In Iowa, for instance, The Des Moines Register reported failures to provide care and chronicled patients who had been caught in that state's broken medical appeals system.
Rob Sand, Iowa's state auditor, wrote to state officials in June that two large managed care companies had "significantly harmed" two paraplegic patients by refusing to provide services they needed.
Mary Nelle Trefz, of Iowa's Child and Family Policy Center, said she's been shocked to hear nothing about that from CMS.
"I don't feel, or can't observe, or point to anything, where CMS has stepped in to provide that oversight and accountability," she said.
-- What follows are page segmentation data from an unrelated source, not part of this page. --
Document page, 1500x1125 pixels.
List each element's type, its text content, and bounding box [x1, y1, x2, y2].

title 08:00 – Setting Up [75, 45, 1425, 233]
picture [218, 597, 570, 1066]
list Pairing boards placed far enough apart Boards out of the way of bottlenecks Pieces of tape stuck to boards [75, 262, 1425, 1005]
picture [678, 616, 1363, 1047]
In March, California's state auditor found that millions of children in that state's privatized Medicaid system weren't being provided services that taxpayers had paid for. Auditor Elaine Howle blamed California health officials' "deficient oversight of the managed care plans."
Andy Schneider, a researcher at Georgetown's Center for Children and Families, and a former top adviser to CMS under the Obama administration, said these episodes come at an inconvenient time for the Trump administration, which is focused on reducing regulation and creating additional eligibility hurdles like work requirements.
CMS has taken a hands-off approach compared with the previous administration, he said.
"These are reports coming from reputable media sources," he said. "They're very concerning, they have to do with the operation of the program, they suggest that something is wrong."